Chart Crazy

Back in September I decided to get crazy with the cheez-whiz and learn how to knit solely from a chart. What is a chart you might ask if you were a question asking kind of person? Most patterns I have seen, up to this point, are written patterns. They are a set of instructions written in Knitting Kode that tell you what to do – k1, p2, yo … the ever popular p2togtbl … and such things. Like a recipe, you follow the directions for “ingredient” and quantity and eventually you get a finished object.

A chart is a method of visually conveying that same information, kind of like a map. You have a legend that tells you what symbol represents which stitches and then those symbols are arranged on a grid that you follow in a specific manner. Most commonly you follow the chart in the same way that you knit; starting in the bottom right hand corner and reading right to left. When you hit the next row you do not return to the right hand side but instead read the return row from left to right. Exactly how you knit.

The deciding factor for me learning this technique is that I fell in love with a pattern The Bromeliad Shawl by Nicole Eitzinger (sorry, Ravelry link). And so the first chart I decided to use:

Did I mention crazy?

I might have been smoking something when I made this decision, who knows?

On the plus side, the yarn that I decided to use for this? I only had one skein. So I had to modify the pattern a bit from a shawl to a scarf. In the above chart I kept the edging (the two columns on the outside edges) dropped the next two columns (coming in from both sides) and kept the 3 center columns. Then I knit and knit and knit and knit and knit ….

until I ran out of yarn. Which I did last week and now it is all blocked and finished!

A multicolor red scarf knitted in a lace pattern

The finished Scarf

The yarn is Socks that Rock in colorway Firebird and I was a little worried that it would be too busy for the pattern. But I think that the movement of the stitches really accentuates the color and vice versus.

The whole schebang

It was a bit of a pain in the ass, but I think it was worth the results. And now, now I am confident in my ability to use a chart to produce a finished product. If there is anyone out there that has been timid about using charts I tell you go for it. It really is a better way to navigate lace than a written pattern.

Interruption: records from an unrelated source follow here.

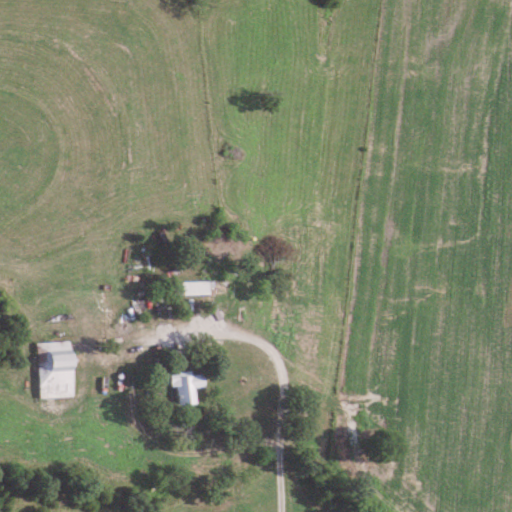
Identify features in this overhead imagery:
building: (190, 287)
building: (48, 369)
road: (281, 375)
building: (177, 386)
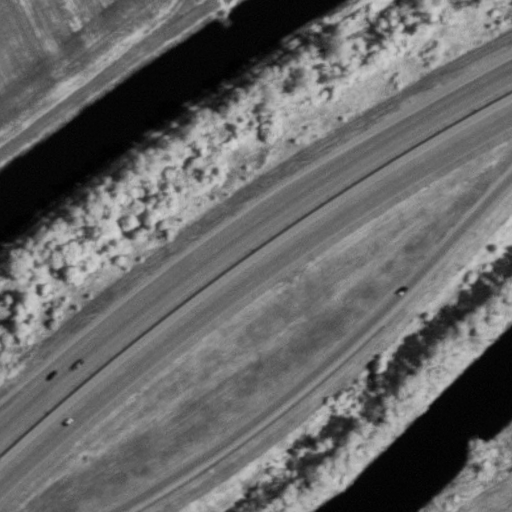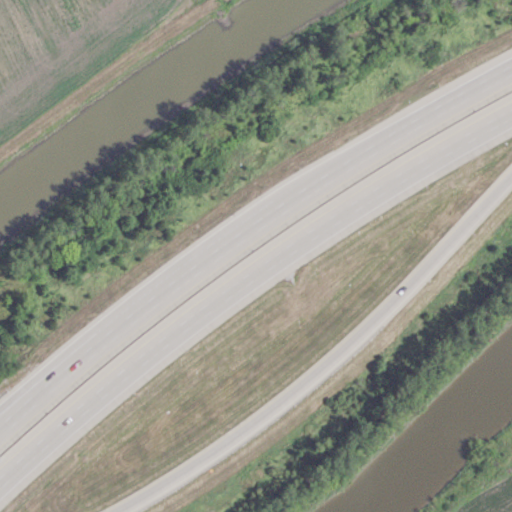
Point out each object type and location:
road: (415, 120)
road: (244, 277)
road: (158, 293)
road: (327, 360)
road: (3, 422)
road: (3, 423)
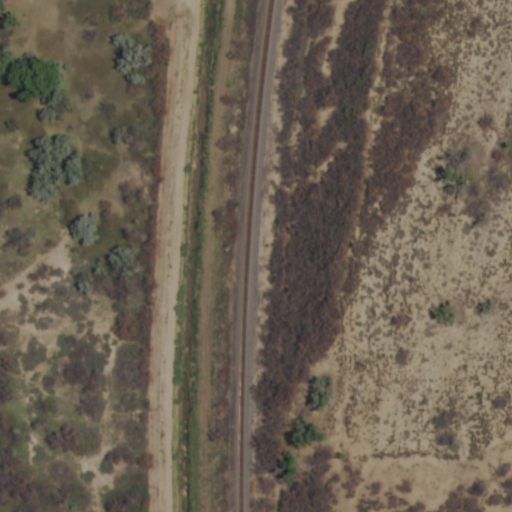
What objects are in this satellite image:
road: (392, 253)
road: (297, 254)
road: (153, 255)
railway: (252, 255)
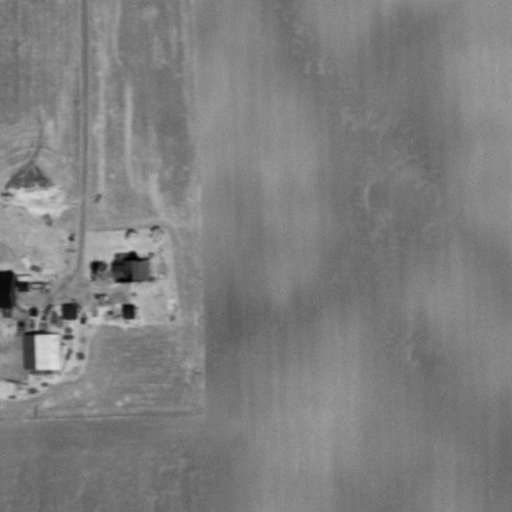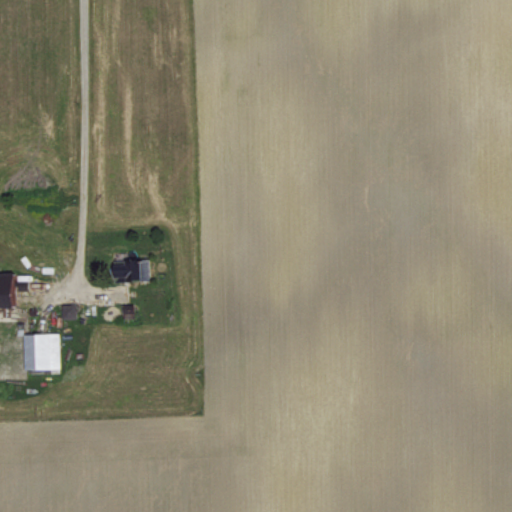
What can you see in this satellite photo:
road: (80, 154)
building: (44, 350)
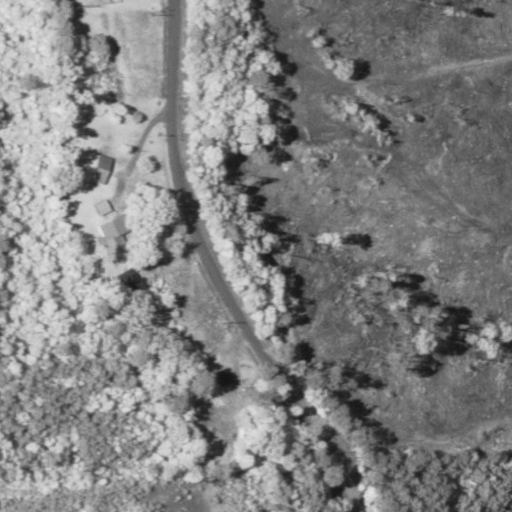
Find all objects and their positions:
building: (85, 170)
building: (85, 209)
building: (95, 235)
road: (174, 269)
building: (116, 290)
building: (213, 376)
building: (206, 422)
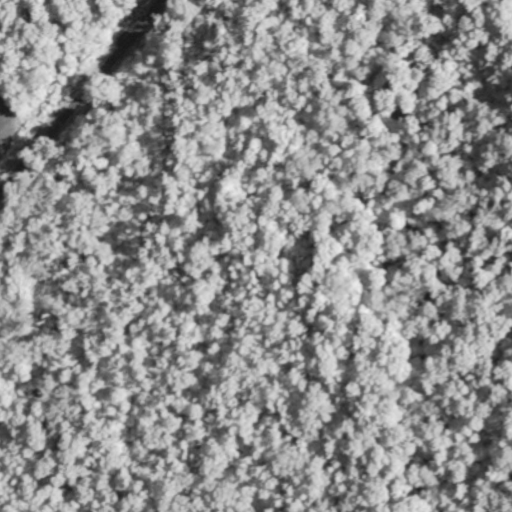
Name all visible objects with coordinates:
road: (84, 99)
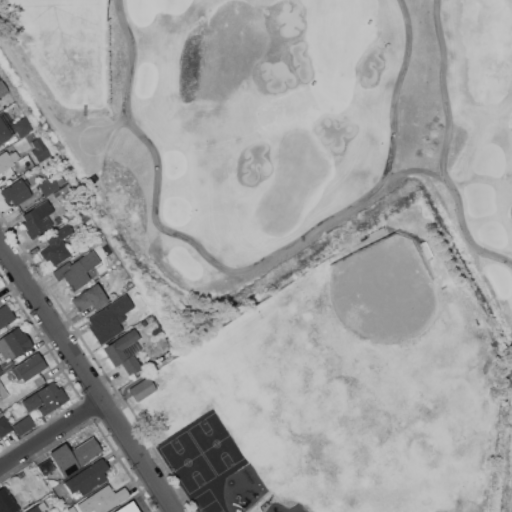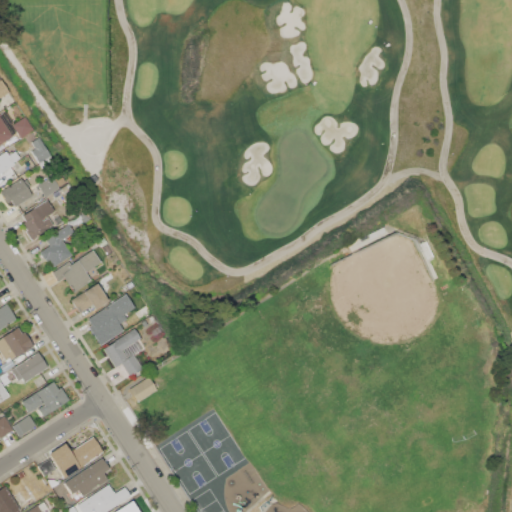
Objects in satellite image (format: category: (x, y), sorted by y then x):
building: (2, 88)
building: (2, 89)
building: (22, 126)
building: (21, 127)
building: (3, 131)
building: (4, 133)
park: (271, 135)
building: (38, 150)
building: (4, 161)
building: (47, 185)
building: (46, 186)
building: (15, 191)
building: (14, 192)
building: (36, 218)
building: (37, 219)
building: (55, 246)
building: (55, 246)
building: (75, 270)
building: (75, 270)
building: (87, 298)
building: (88, 298)
building: (4, 315)
building: (5, 315)
building: (107, 318)
park: (375, 321)
building: (104, 323)
building: (12, 343)
building: (13, 343)
building: (123, 351)
building: (123, 352)
building: (27, 367)
building: (28, 367)
building: (0, 371)
road: (88, 376)
park: (345, 385)
building: (140, 388)
building: (142, 388)
building: (2, 392)
building: (3, 392)
building: (43, 398)
building: (45, 399)
building: (21, 425)
building: (23, 425)
building: (4, 426)
road: (52, 435)
park: (204, 453)
building: (73, 455)
building: (73, 456)
building: (44, 466)
building: (45, 467)
building: (85, 477)
building: (87, 478)
building: (23, 490)
building: (32, 496)
building: (27, 499)
building: (101, 499)
building: (102, 499)
building: (6, 501)
building: (6, 501)
building: (37, 508)
building: (125, 508)
building: (128, 508)
building: (32, 509)
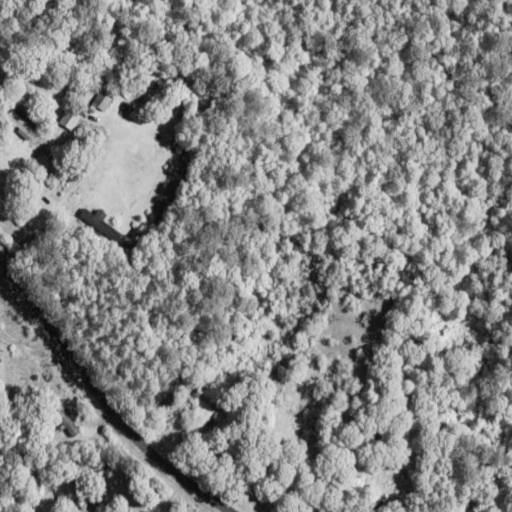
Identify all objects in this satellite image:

Anyone out there have a pattern that they have been eyeballing but afraid of because of a chart? Share it with us and I am sure we (the internet) can help you thorough the ordeal.

13 thoughts on “Chart Crazy

  1. Oh, I always use charts for lace. Written directions are so much harder to follow for anything but a super basic lace. Have you seen the patterns that make animals and trees and stuff in lace stitches? I have a hat with lace trees on it. LOL

  2. oh I have tried to read charts a few times and each time failed! Your modifications look great!!

    I might just be inspired to give it another try.


  3. Beautiful work! Great job, it was definitely worth the effort of reading the chart. I know how intimidating charts can be when you first look at them, but you did fantastic!!

    • Thank you! Once you understand it, it really is better than written directions. But overcoming the initial WTF of it all is tough.

  4. I HAVE to have a chart, I just get lost with the written directions. I’ve just (as in, this week) started charting my own patters too 🙂

  5. this is a really dumb question, but with the chart, when we have a yarn over step do we count that as a stitch or knit/purl a stitch with the yarn over?

    • YO count as a stitch. Unless you are increasing the size of your piece, a YO is almost always paired with a decrease. So for every YO you have, there will be a decrease that turns two stitches into one stitch and everything evens out. Of course, in the edging of this particular piece, there are unpaired YO’s on each right side row. Which means that the edging grows one stitch at at time. But, every 8 rows you bind off the extra stitches and are back where you started. That is what gives the edges of the piece the pointed triangles on the edging.